Is $$\frac{a+b}{c+d}<\frac{a}{c}+\frac{b}{d}$$ for $a,b,c,d>0$
If it is true, then can we generalize?
EDIT:typing mistake corrected.
EDIT, WILL JAGY. Apparently the real question is Is $$\color{magenta}{\frac{a+b}{c+d}<\frac{a}{c}+\frac{b}{d}}$$ for $a,b,c,d>0,$ where letters on the left hand side and in the numerator stay in the numerator on the right-hand side, and letters on the left hand side and in the denominator stay in the denominator on the right-hand side.
On
A slightly different approach:
Multiply both sides by (c+d), which we can do without altering the inequality because c and d are positive:
$$ a+b < \frac{a(c+d)}{c} +\frac{b(c+d)}{d}$$ $$ a+b < \frac{ac}{c} +\frac{ad}{c} +\frac{bc}{d} +\frac{bd}{d}$$ $$ a+b < a + \frac{ad}{c} +\frac{bc}{d} +b$$ $$ a+b < a+b +\frac{ad}{c}+\frac{bc}{d}$$ $$ \frac{ad}{c} +\frac{bc}{d} > 0$$
This is clearly always true because both terms must be > 0.
This same basic outline works for a 3 term version of this: $$\frac{a+b+c}{d+e+f} < \frac{a}{d}+\frac{b}{e} +\frac{c}{f}$$
and will clearly work for any number of terms because after multiplying by the denominator on the left hand side, you will always spit out on the right hand side, exactly the left hand side numerator plus some additional terms which must be positive.
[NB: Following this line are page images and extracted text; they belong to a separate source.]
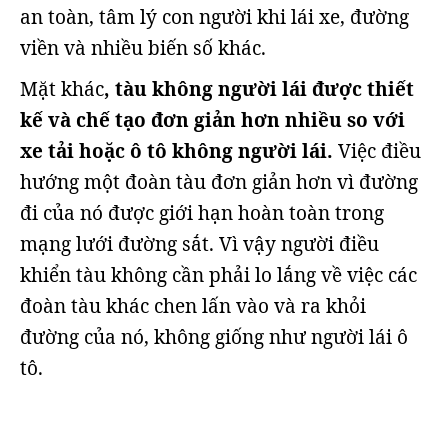
an toàn, tâm lý con người khi lái xe, đường
viền và nhiều biến số khác.
Mặt khác
, tàu không người lái được thiết
kế và chế tạo đơn giản hơn nhiều so với
xe tải hoặc ô tô không người lái.
Việc điều
hướng một đoàn tàu đơn giản hơn vì đường
đi của nó được giới hạn hoàn toàn trong
mạng lưới đường sắt. Vì vậy người điều
khiển tàu không cần phải lo lắng về việc các
đoàn tàu khác chen lấn vào và ra khỏi
đường của nó, không giống như người lái ô
tô.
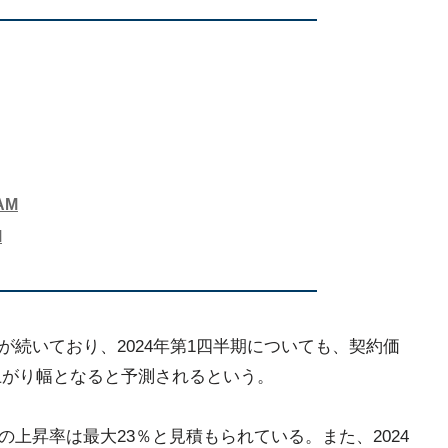
AM
M
が続いており、2024年第1四半期についても、契約価
値上がり幅となると予測されるという。
の上昇率は最大23％と見積もられている。また、2024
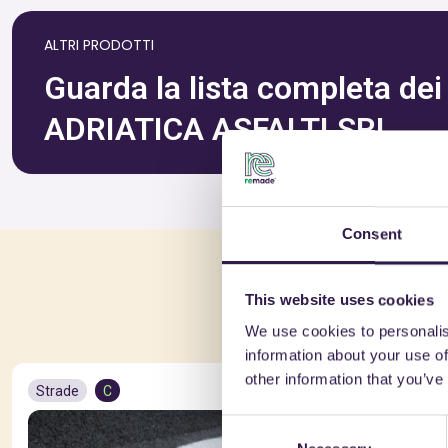
ALTRI PRODOTTI
Guarda la lista completa dei p
ADRIATICA ASFALTI SRL
Consent
Po
This website uses cookies
We use cookies to personalis
information about your use of
other information that you’ve
Strade
C
Strade
C
Consent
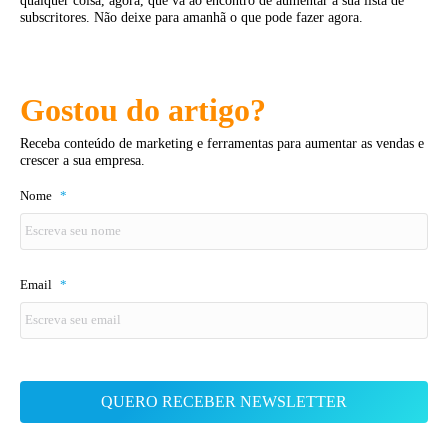
qualquer coisa, agora, que vá ao encontro de aumentar a sua lista de
subscritores. Não deixe para amanhã o que pode fazer agora.
Gostou do artigo?
Receba conteúdo de marketing e ferramentas para aumentar as vendas e
crescer a sua empresa.
Nome
*
Email
*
If you consider them as slopes, then $(0,0)$, $(b,a)$, $(d,c)$ and $(b+d,a+c)$ form a parallelogram. So the slope of the line between $(0,0)$ and $(b+d,a+c)$ will be between the slopes of the lines between $(0,0)$ and $(b,a)$ and $(d,c)$. That means that $\frac{a+c}{b+d}$ will be between $\frac{a}{b}$ and $\frac{c}{d}$. Since these two are positive, this means that $$\frac{a+c}{b+d}\leq \max\left(\frac{a}{b},\frac{c}{d}\right)< \frac{a}{b}+\frac{c}{d}$$
It's pretty clear that you can generalize this by induction to:
$$\frac{a_1+\dots+a_n}{b_1+\dots+b_n}\leq \max_i\left(\frac{a_i}{b_i}\right)$$